Payment orchestration platforms (POPs) are suddenly everywhere as solution-shopping for the great American reopening gets underway in earnest. The inaugural edition of the Payments Powering the Platform Economy Report, a collaboration of PYMNTS and Payoneer, offers an in-depth examination of how tailoring payments to geographic markets helps online sellers connect customers with goods during periods of upheaval, or in the regular course of business.
The lure of new markets and customers is powerful, and a global presence is now available to the smallest of online retailers, but there’s a right way to expand into overseas territories.
“Merchants need to offer international customers their preferred payment methods to best cater to them, yet they must do so in a way that is fast and secure for their businesses,” the report states.
“Many merchants often resort to partnering with multiple payment service providers (PSPs) to meet the payment needs of customers from around the globe. Merchants can find it time-consuming to integrate with various PSPs and cumbersome to manage all these disparate providers, however.”
Many Services, One Unified Experience
Reducing friction is the domain of payment orchestration platforms (POPs), “…that can help businesses tailor their purchasing experiences to each market’s local preferences. POPs also help businesses optimize customers’ experiences, improve conversion and payment acceptance rates, manage transaction flows, analyze payment performance and mitigate risks.”
As even SMBs add increasingly cloud-based technologies, management of data and tools themselves becomes a bear for many organizations. An agglomeration of payment service providers (PSPs) may make sense as merchants add more payment options.

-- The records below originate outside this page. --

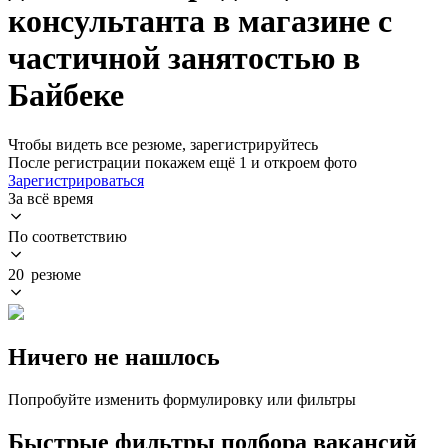
консультанта в магазине с
частичной занятостью в
Байбеке
Чтобы видеть все резюме, зарегистрируйтесь
После регистрации покажем ещё 1 и откроем фото
Зарегистрироваться
За всё время
По соответствию
20 резюме
Ничего не нашлось
Попробуйте изменить формулировку или фильтры
Быстрые фильтры подбора вакансий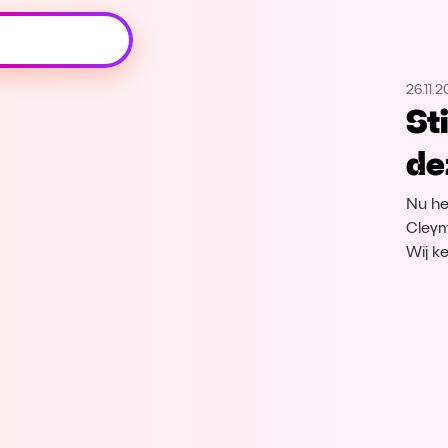
Oeps, browser niet ondersteund
26.11.2
Voor je onze programma's gaat ontdekken,
St
best je browser updaten of hieronder één
van de ondersteunde browsers
de
downloaden.
Nu he
Google Chrome
Download
Cleym
Wij k
Firefox
Download
Safari
Download
Microsoft Edge
Download
Opera
Download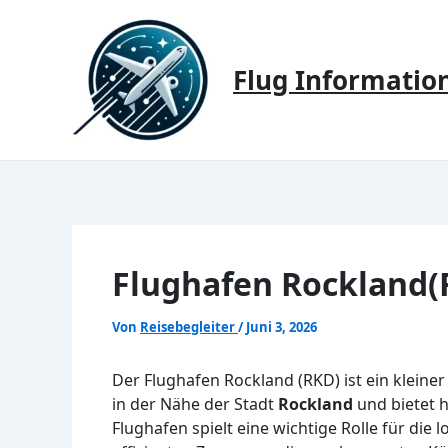
Zum
Inhalt
springen
Flug Informatio
Flughafen Rockland(
Von
Reisebegleiter
/
Juni 3, 2026
Der Flughafen Rockland (RKD) ist ein kleine
in der Nähe der Stadt
Rockland
und bietet 
Flughafen spielt eine wichtige Rolle für die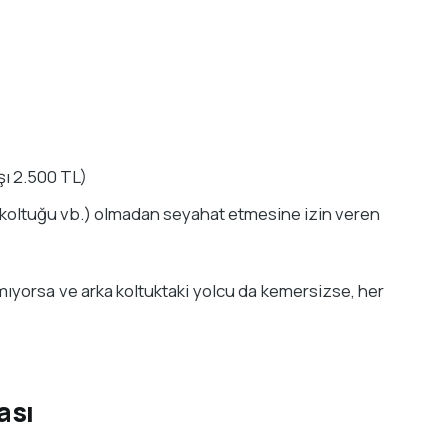
şı 2.500 TL)
 koltuğu vb.) olmadan seyahat etmesine izin veren
kmıyorsa ve arka koltuktaki yolcu da kemersizse, her
ası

But synchronizing that level of complexity – in new markets, and at a time of pandemonium – requires a higher order of computing power and muscle. That’s where POPs are proving valuable now.
“Businesses can provide more convenient experiences by offering tailored payment options to each market. This is normally done by establishing connections to PSPs that operate in local markets and offer the payment methods preferred in specific regions,” the report states.
“Businesses can easily connect to many PSPs at once by turning to POP providers, firms with global experiences that can enable merchants to quickly add and manage payment types without undergoing the involved process of integrating separately with each PSP. Payment orchestrators instead offer modular and open application programming interfaces (APIs) that businesses integrate with once,” the report states, adding that “this streamlined process can be especially beneficial for cross-border merchants because it helps them easily integrate with payment providers from different markets and regions.”
Cross-Border, Cross Your Heart
Merchants are working harder than ever to provide frictionless, touchless customer experiences. It’s ambitious to say the least – and so much of the all-important consumer experience relies on payments and seamlessness (or lack thereof).
“Offering a tailored payment experience for international shoppers comes with plenty of operational challenges,” Daniel Smeds, founder and CEO of Optile, a Payoneer-owned POP, told PYMNTS. “As 41 percent of global customers demand the availability of their preferred payment methods, offering them just the right mix of payment solutions is one of the key tasks for cross- border eSellers. To ensure a frictionless and uniform payment experience, online merchants [must] integrate multiple payment providers.”
“This process often comes with high costs and demands extensive internal resources,” he said. “While building payment connections in-house, businesses risk ending up with a disintegrated, fractured payment setup. This can result in a flawed customer experience, decreased payment acceptance and high transaction costs and fraud rates. To address these challenges, merchants can tap into the capabilities of a payment orchestration platform.”